Fondul Proprietatea (FP) expresses its disapproval and concerns regarding the two new points proposed by the Ministry of Energy in the convening notice of Nuclearelectrica’s General Shareholders Meeting scheduled for August 24, 2017, a press release reads, according to romaniajournal.ro.
Both amendments are in direct contradiction with corporate governance provisions and are expected to have a negative impact on Nuclearelectrica’s performance, as well as on its share value as a listed company, Fondul Proprietatea officials show.
“Following the similar situation at Hidroelectrica, making detrimental changes to the Board mandate contracts seems to be a common practice of the Ministry of Energy. Yet again, a new interim Board with watered down mandate contracts, allowing Board members to retain similar positions in other energy companies, including competitors, as well as scraping confidentiality provisions seems to be the Ministry of Energy’s way to elude the corporate governance law and potentially pursue other vested interests,” Johan Meyer, Co-CEO and Co-Portfolio Manager of Fondul Proprietatea, said, commenting on the implications of these proposals.

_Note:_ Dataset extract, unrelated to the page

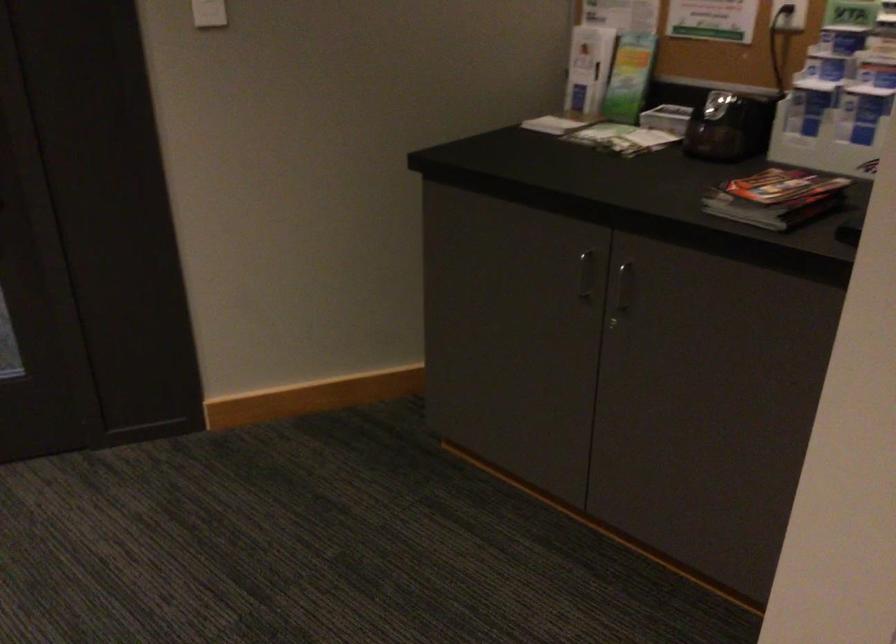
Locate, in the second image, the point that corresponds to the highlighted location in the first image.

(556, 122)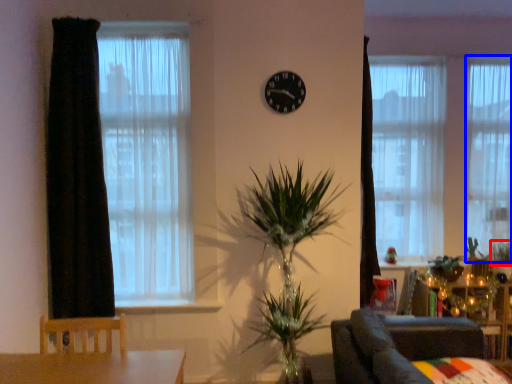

He points out that this situation raises serious concerns about the energy sector Board members’ accountability to act in the best interest of the company and not use their Board positions in companies like Nuclearelectrica and Hidroelectrica to serve other interests than those of the companies.
Firstly, Nuclearelectrica’s interim Supervisory Board is to be changed with another four-month Board, despite the fact that the expiration of the current board members mandate was known to all shareholders for months now.
According to FP, the company urgently needs a solid, full-term competent Supervisory Board, to help deal with the challenges and the opportunities Nuclearelectrica faces.